Cinquante-et-un dossiers, c’est dire l’engouement, ou peut-être la volonté de certains de tenter leur chance dans ce sprint présidentiel. Mais au final, seulement neuf ont passé le cap de la Cour suprême. Parmi eux, bien sûr, Mamadi Doumbouya, 40 ans, qui a pris les rênes du pays après le coup d’État de septembre 2021 qui a renversé Alpha Condé.
La candidature Doumbouya : une promesse oubliée ?
Franchement, sa candidature, elle était dans l’air, non ? Mais il y a un « mais », et pas des moindres. Le général avait promis, rappelez-vous, de rendre le pouvoir aux civils et s’était engagé à ne pas se présenter aux élections. Une promesse solennelle, faite devant la Cour suprême elle-même. Et aujourd’hui ? Eh bien, il est là, candidat. Ça pose question, forcément. Certains y voient même un « nouveau coup d’État », une « haute trahison », comme l’a dénoncé l’ancien Premier ministre Cellou Dalein Diallo.

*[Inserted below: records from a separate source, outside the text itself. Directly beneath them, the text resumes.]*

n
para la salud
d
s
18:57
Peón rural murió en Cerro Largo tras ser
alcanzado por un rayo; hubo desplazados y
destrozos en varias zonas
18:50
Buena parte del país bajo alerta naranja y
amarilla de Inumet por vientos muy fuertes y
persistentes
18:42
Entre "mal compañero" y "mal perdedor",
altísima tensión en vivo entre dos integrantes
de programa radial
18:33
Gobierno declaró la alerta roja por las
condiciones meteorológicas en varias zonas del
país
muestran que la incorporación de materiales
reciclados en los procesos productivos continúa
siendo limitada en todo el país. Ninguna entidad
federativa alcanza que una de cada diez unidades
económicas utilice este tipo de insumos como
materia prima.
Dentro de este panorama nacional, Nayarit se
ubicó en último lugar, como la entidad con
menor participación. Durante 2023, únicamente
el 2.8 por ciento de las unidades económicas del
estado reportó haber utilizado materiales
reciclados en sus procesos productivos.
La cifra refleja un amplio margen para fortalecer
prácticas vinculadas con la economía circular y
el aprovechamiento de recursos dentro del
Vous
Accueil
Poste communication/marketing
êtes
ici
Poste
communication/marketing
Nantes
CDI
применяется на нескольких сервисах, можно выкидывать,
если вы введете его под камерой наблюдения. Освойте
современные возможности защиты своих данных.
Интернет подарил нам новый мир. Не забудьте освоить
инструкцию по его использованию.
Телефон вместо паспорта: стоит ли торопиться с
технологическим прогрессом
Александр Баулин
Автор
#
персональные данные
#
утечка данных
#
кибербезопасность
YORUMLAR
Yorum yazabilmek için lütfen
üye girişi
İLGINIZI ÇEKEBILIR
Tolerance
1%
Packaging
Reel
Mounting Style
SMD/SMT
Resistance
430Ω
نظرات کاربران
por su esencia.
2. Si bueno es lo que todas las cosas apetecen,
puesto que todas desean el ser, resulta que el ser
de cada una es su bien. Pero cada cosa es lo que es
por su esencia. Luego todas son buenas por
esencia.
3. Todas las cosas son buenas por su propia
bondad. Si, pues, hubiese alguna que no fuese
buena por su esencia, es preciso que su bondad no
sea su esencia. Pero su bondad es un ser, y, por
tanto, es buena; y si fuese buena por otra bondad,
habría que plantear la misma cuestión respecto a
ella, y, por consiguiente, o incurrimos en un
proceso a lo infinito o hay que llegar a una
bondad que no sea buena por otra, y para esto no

C’est une situation qui cristallise pas mal de tensions, et on sent bien que cette décision ne passe pas auprès de tous les acteurs politiques. Le dépôt de son dossier, qui a eu lieu le 3 novembre, avait déjà été contesté par une partie de la classe politique.

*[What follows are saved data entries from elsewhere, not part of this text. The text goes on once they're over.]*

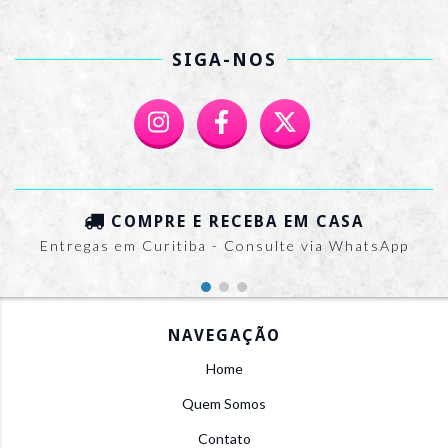
SIGA-NOS
COMPRE E RECEBA EM CASA
Entregas em Curitiba - Consulte via WhatsApp
NAVEGAÇÃO
Home
Quem Somos
Contato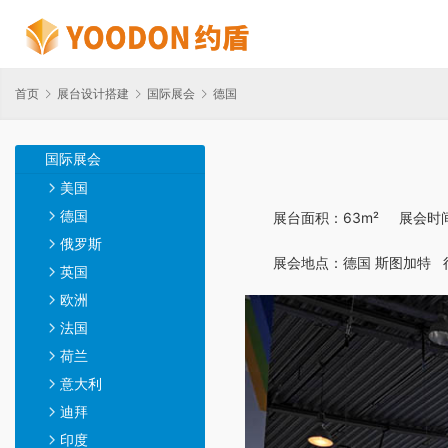
首页
展台设计搭建
国际展会
德国
国际展会
美国
德国
展台面积：63m²     展会
俄罗斯
展会地点：德国 斯图加特  
英国
欧洲
法国
荷兰
意大利
迪拜
印度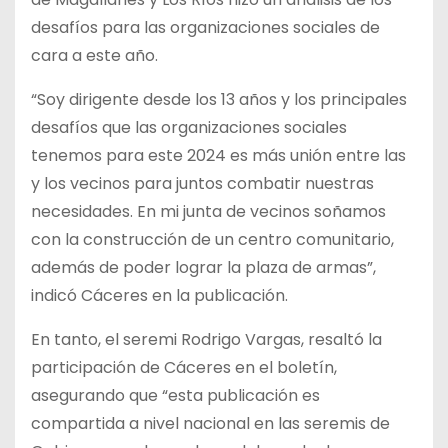
desafíos para las organizaciones sociales de
cara a este año.
“Soy dirigente desde los 13 años y los principales
desafíos que las organizaciones sociales
tenemos para este 2024 es más unión entre las
y los vecinos para juntos combatir nuestras
necesidades. En mi junta de vecinos soñamos
con la construcción de un centro comunitario,
además de poder lograr la plaza de armas”,
indicó Cáceres en la publicación.
En tanto, el seremi Rodrigo Vargas, resaltó la
participación de Cáceres en el boletín,
asegurando que “esta publicación es
compartida a nivel nacional en las seremis de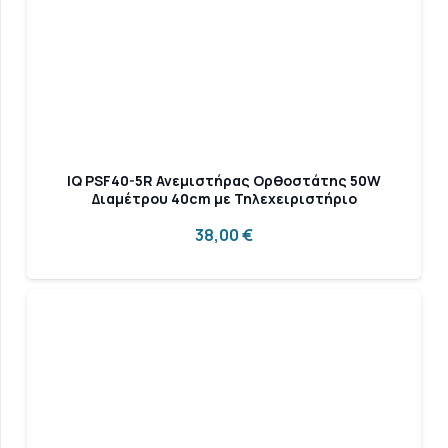
IQ PSF40-5R Ανεμιστήρας Ορθοστάτης 50W
Διαμέτρου 40cm με Τηλεχειριστήριο
38,00
€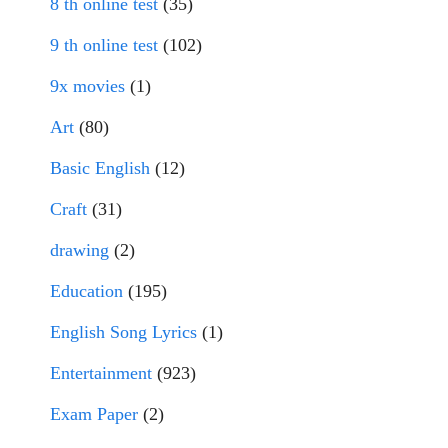
8 th online test
(35)
9 th online test
(102)
9x movies
(1)
Art
(80)
Basic English
(12)
Craft
(31)
drawing
(2)
Education
(195)
English Song Lyrics
(1)
Entertainment
(923)
Exam Paper
(2)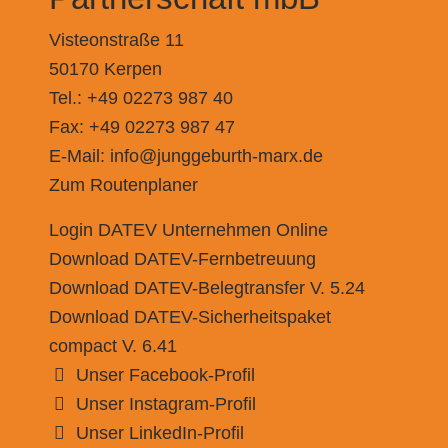
Visteonstraße 11
50170 Kerpen
Tel.: +49 02273 987 40
Fax: +49 02273 987 47
E-Mail:
info@junggeburth-marx.de
Zum Routenplaner
Login DATEV Unternehmen Online
Download DATEV-Fernbetreuung
Download DATEV-Belegtransfer V. 5.24
Download DATEV-Sicherheitspaket
compact V. 6.41
Unser Facebook-Profil
Unser Instagram-Profil
Unser LinkedIn-Profil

L’opposition face au défi : qui pour se démarquer ?
Face à ce mastodonte de la politique actuelle, les autres candidats sont, disons-le, un peu moins sous les projecteurs. On parle de personnalités dont les noms ne résonnent pas encore aussi fort dans l’opinion publique guinéenne. L’absence de figures comme Cellou Dalein Diallo, l’ex-Premier ministre en exil, est marquante, n’est-ce pas ? Il a même porté plainte contre l’État auprès de la CEDEAO pour contester son exclusion. C’est dire l’ampleur du bras de fer politique.

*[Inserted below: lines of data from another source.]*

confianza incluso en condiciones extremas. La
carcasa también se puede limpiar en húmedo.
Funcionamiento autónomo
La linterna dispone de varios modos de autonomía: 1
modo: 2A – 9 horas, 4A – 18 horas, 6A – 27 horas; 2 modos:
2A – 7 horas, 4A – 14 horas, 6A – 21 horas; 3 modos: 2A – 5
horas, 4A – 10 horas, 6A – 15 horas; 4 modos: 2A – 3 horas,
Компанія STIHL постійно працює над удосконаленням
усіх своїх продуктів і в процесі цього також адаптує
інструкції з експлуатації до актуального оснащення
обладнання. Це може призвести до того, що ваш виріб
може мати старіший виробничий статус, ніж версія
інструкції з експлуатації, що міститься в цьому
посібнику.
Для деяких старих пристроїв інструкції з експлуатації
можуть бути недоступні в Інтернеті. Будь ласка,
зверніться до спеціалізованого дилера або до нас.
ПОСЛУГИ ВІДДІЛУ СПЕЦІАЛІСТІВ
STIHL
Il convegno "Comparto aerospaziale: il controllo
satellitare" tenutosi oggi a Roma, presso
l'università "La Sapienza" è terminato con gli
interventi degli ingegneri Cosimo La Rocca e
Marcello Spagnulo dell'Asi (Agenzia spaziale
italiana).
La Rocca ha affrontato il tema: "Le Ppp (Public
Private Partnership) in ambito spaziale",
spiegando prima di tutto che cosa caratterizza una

Malgré tout, l’opposition ne compte pas baisser les bras. Un nom à retenir ? Faya Lansana Millimouno. On le connaît pour ses prises de position, ses « diatribes » comme on dit, contre la junte. Il a d’ailleurs déposé son propre dossier de candidature le 3 novembre, affirmant être « le meilleur candidat » avec de « très bonnes chances ». C’est un profil qui pourrait, on l’espère, offrir une voix alternative et porter les préoccupations d’une partie de la population.
Voici la liste complète des neuf candidats qui tenteront de convaincre les électeurs guinéens :
- Abdoulaye Yéro Baldé
- Makalé Camara
- Ibrahima Abé Sylla
- Faya Lansana Millimouno
- Abdoulaye Kourouma
- Mohamed Nabé
- Elhadj Bouna Keïta
- Mamadi Doumbouya
- Mohamed Chérif Tounkara
Les candidats qui n’ont pas été retenus avaient 72 heures pour faire appel, et la Cour suprême avait ensuite 48 heures pour statuer sur ces recours. C’est un processus juridique qui est crucial pour la crédibilité de tout le scrutin.
La fin d’une transition, vraiment ?
Cette élection, elle est censée clore une période de transition qui dure depuis maintenant quatre ans. Le scrutin présidentiel du 28 décembre 2025 doit marquer le retour à l’ordre constitutionnel, espéré depuis longtemps par les Guinéens et la communauté internationale. D’ailleurs, une nouvelle Constitution a été approuvée par référendum en septembre 2025, un texte qui, soit dit en passant, permet la candidature du général Doumbouya. Le chemin est encore long jusqu’au 28 décembre, mais une chose est sûre : tous les regards sont braqués sur la Guinée.